Adopting her best “You Might be a Redneck” persona, correspondent Jessica Williams walks us through the new voter guidebook “You Might Be Eligible to Vote IF…”:
With her sharply acidic wit, Williams explains which groups may be allowed to vote in the next election, and who should just not bother even trying to go to the polls:
If you fall in the non-voter fraud color range between venetian dream and toasted meringue, you might be eligible to vote.
If you have a favorite Meg Ryan movie, you might be eligible to vote.
If you have ever voluntarily talked to the police, you might be eligible to vote.
And finally If you are poor or elderly or not going to vote for Mitt Romney, stay the F@#$ home!

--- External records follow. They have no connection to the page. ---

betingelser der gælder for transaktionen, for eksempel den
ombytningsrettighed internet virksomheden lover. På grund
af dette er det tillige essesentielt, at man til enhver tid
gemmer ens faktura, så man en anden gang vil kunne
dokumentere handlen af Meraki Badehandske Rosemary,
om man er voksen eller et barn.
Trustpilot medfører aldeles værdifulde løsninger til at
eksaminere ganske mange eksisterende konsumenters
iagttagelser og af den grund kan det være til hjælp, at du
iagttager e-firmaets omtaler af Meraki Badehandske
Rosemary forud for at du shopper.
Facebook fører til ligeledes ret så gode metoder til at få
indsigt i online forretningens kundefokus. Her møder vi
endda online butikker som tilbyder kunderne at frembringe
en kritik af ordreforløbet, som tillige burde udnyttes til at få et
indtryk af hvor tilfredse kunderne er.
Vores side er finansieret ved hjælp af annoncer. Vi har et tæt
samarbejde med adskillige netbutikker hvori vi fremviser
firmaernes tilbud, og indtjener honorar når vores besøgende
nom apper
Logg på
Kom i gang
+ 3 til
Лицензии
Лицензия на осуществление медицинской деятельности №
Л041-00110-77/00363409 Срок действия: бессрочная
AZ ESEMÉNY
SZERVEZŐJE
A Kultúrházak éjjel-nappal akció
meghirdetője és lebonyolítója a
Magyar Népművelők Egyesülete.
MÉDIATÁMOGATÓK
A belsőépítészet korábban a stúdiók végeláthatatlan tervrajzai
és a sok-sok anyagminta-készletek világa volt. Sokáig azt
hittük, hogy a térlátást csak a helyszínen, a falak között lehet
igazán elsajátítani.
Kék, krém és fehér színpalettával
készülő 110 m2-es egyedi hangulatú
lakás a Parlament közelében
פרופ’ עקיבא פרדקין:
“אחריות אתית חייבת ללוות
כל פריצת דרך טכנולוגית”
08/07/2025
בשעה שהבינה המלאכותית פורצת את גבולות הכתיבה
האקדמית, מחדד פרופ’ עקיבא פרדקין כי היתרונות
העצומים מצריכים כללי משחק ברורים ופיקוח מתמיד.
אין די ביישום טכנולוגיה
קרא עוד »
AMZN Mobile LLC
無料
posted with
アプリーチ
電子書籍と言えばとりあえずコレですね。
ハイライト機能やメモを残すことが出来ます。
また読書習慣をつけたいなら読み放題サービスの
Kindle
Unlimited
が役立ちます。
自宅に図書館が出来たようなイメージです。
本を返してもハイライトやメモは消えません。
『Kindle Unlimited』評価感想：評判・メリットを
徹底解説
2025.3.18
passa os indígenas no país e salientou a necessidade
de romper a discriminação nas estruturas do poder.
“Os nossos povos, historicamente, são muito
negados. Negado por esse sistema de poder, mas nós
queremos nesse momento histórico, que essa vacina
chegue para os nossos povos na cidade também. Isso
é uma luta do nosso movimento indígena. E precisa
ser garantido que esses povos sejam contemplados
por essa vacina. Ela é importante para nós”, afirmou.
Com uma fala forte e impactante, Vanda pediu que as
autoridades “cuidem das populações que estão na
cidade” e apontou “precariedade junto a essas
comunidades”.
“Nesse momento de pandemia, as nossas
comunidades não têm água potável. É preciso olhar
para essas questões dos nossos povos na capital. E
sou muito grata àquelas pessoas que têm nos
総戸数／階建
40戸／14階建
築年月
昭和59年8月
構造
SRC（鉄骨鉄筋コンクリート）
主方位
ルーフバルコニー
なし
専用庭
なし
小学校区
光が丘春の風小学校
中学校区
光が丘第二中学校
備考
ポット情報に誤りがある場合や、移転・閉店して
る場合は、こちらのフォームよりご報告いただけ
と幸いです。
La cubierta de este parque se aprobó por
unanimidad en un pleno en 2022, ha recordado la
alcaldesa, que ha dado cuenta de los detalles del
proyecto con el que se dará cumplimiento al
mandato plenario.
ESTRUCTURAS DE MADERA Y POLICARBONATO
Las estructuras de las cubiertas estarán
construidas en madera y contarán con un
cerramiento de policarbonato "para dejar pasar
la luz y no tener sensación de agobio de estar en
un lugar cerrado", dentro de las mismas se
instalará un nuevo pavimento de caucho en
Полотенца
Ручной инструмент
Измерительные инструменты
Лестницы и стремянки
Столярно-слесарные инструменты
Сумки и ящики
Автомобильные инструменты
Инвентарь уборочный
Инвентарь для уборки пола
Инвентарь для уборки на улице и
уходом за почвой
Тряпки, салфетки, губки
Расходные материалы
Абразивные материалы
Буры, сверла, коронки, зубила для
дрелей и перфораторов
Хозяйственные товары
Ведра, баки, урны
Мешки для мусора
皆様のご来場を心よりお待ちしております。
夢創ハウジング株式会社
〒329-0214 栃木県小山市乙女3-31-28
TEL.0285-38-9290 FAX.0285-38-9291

Election politics have never been so polarized, but fortunately they provide a deep trough of material ripe for sardonic and ironic commentary. This type of humor is both hilarious and distressing. Yes, I got a good laugh, but I also felt ashamed that our nation has devolved this low. These blatant voter suppression tactics are disgraceful, undemocratic, unjustified and wrong.
What is next — debtor prisons? Women as property? Forced indentured servitude and slavery? Oh I forgot — slavery still exists in Florida, and now we do actually have debtor prisons in Georgia — yikes.